The first thing that hits you is the voice. Chapter One opens with a narrator who sounds like he crawled out of a Mark Twain novel and landed face-first in a radioactive swamp:
“Goo” — now, ain’t that a funny word? Ol’ too, I hear. Back in the day, it was Yankee slang, or so them brainy folk say. A term from what was once known as the “United States”. Them brainboxes also claim it originally referred to any sludgifyin’ mush or sticky stuff, often with a somewhat unappealing connotation. Ain’t that thick, huh.
There’s a confidence to this that I really like. The narrator is performing for you — chewing on the word itself, rolling it around, telling you its etymology like it’s campfire lore. And that tension between the folksy drawl and the absurd subject matter is where all the comedy lives. The voice never winks at the reader. It stays completely committed to its own reality.
Then you get the food descriptions, which are genuinely disgusting and genuinely funny at the same time:
Purple goo’s my personal favourite. Called ‘chew-goo’. It’s tasteless like the rest, of course, but more chewy and firm in its flesh than, say, yellow goo. Kinda like chewin’ on old shoes—but, like, nice shoes that ain’t too rotten yet.
“Nice shoes that ain’t too rotten yet.” That qualifier is doing so much work. It tells you everything about what passes for luxury in this world, and it’s doing it through the narrator’s genuine enthusiasm. He’s recommending this. The comedy comes from the gap between his sincerity and the reader’s horror.
The world-building runs deep, too. There’s an entire dialect guide with invented slang, altered syntax rules, and — my favorite part — a list of proverbs where every idiom has been goo-ified: “Don’t cry over spilled goo,” “All is fair in love and goo,” “Keep your friends close, but your goo closer.” Even the character names: Gooliver, Goostav, Rodrigoo. It’s absurd and obsessive in the best way.

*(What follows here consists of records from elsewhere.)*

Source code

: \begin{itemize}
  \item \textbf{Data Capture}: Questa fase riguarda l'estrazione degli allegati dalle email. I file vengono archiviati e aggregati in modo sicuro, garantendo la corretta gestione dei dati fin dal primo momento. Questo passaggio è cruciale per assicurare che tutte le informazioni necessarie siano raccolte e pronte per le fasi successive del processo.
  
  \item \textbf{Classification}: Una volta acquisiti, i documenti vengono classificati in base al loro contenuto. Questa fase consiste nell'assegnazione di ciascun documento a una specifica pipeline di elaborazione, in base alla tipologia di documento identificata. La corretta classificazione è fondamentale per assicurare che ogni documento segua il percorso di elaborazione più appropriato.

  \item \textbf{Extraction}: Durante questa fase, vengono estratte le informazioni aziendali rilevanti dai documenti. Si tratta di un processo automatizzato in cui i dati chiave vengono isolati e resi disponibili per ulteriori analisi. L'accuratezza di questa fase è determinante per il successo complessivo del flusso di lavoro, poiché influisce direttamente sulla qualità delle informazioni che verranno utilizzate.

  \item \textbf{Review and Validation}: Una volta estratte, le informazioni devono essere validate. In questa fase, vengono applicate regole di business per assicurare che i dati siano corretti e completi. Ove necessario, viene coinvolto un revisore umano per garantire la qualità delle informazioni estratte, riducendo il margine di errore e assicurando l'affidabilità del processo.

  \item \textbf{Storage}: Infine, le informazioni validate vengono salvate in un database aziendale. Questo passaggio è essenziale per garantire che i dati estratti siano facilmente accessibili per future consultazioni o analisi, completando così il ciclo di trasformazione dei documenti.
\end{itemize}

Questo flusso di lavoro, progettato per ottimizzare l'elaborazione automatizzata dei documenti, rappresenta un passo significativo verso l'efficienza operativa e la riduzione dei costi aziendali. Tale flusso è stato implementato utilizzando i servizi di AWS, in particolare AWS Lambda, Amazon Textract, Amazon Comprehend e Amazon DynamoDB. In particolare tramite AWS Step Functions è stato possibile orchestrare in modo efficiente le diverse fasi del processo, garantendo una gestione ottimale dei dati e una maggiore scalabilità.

When the dialogue kicks in between Selene Slimeborn and Mad Nox, the banter crackles:
“Lost sleep? Hah! Just bad business to lose my best runner, that’s all. But maybe I should’ve just kept that whiny boy I found last week instead. At least he wouldn’t be talking back.”
“Ha! That kid would’ve slimed your boots and run first chance he got. Face it, Nox, you’re stuck with me.”
This reads like it was fun to write. The rhythm is quick, the characters have distinct energy, and there’s actual warmth underneath the bluster. Nox cares about Selene but won’t say it. Selene knows it but won’t acknowledge it. That dynamic does more character work than a page of exposition.
And then there’s this small image, almost thrown away, near the end:
It had rained yellow all mornin’. Blending in with the pink cover from last night, the valley had become a blanket of vibrant hues, painting the naked trees and hills in neon light.
After all that grotesque humor, a moment of beauty. Radioactive rain making the landscape glow. It’s still horrible if you think about it — this is toxic fallout — but the writing lingers on how it looks, not what it means. That shift in register is what lifts the whole thing.
What I learned: Christian builds worlds from the language up. He doesn’t just invent a setting and then describe it — he invents a voice that could only exist inside that setting, and lets the world reveal itself through how someone talks about it. The dialect guide, the proverbs, the names — that’s not decoration, that’s architecture. He thinks in systems, even when the system is silly.